§ Your assignment: Your task is to reproduce exactly the lines that run from the beginning of the data through the line where "the following examples." appears.

§ Dataset extract:
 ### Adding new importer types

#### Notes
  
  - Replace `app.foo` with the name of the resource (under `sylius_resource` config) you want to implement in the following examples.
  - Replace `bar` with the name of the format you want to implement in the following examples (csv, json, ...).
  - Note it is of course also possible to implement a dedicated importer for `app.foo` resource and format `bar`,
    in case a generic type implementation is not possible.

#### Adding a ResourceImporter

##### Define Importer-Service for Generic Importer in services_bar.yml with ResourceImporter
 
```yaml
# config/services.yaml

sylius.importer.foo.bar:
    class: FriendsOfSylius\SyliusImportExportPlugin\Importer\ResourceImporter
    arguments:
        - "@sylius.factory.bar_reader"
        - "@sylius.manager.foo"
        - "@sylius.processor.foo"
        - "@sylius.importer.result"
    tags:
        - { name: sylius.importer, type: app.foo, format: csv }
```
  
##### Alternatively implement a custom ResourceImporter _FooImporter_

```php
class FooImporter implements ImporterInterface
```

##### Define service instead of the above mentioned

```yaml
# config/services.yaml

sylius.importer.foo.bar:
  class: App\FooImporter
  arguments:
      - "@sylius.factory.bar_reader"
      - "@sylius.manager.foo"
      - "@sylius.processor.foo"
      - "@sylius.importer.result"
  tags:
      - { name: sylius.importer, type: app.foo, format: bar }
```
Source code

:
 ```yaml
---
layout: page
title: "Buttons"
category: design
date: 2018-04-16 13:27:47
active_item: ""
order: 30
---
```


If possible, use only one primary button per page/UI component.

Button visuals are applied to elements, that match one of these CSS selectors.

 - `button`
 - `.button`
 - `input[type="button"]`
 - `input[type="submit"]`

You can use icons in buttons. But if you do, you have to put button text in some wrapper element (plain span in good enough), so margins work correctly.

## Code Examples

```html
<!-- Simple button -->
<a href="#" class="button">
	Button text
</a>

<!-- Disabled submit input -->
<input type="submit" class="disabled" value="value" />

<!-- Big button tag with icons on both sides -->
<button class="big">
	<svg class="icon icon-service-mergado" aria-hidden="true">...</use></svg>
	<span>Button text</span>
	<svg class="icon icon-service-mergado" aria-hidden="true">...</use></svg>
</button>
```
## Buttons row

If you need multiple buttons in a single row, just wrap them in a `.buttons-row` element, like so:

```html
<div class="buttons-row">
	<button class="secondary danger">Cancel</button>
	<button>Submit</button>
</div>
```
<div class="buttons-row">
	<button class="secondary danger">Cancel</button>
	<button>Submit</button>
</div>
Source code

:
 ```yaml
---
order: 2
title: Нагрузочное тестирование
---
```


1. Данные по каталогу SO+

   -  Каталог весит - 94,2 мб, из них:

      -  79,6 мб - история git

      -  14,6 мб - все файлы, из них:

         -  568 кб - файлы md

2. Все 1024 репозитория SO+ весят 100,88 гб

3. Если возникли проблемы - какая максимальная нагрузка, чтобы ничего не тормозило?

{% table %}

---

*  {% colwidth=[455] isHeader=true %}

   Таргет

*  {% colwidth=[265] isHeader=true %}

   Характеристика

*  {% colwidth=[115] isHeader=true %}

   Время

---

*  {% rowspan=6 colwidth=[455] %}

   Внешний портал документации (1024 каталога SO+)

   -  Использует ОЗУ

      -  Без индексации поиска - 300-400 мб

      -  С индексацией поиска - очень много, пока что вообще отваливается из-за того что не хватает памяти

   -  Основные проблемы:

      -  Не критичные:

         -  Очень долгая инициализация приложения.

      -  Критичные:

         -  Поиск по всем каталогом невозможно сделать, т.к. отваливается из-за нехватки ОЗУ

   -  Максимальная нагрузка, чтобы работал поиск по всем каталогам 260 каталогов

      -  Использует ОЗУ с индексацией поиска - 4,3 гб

§ Your solution:
 ### Adding new importer types

#### Notes
  
  - Replace `app.foo` with the name of the resource (under `sylius_resource` config) you want to implement in the following examples.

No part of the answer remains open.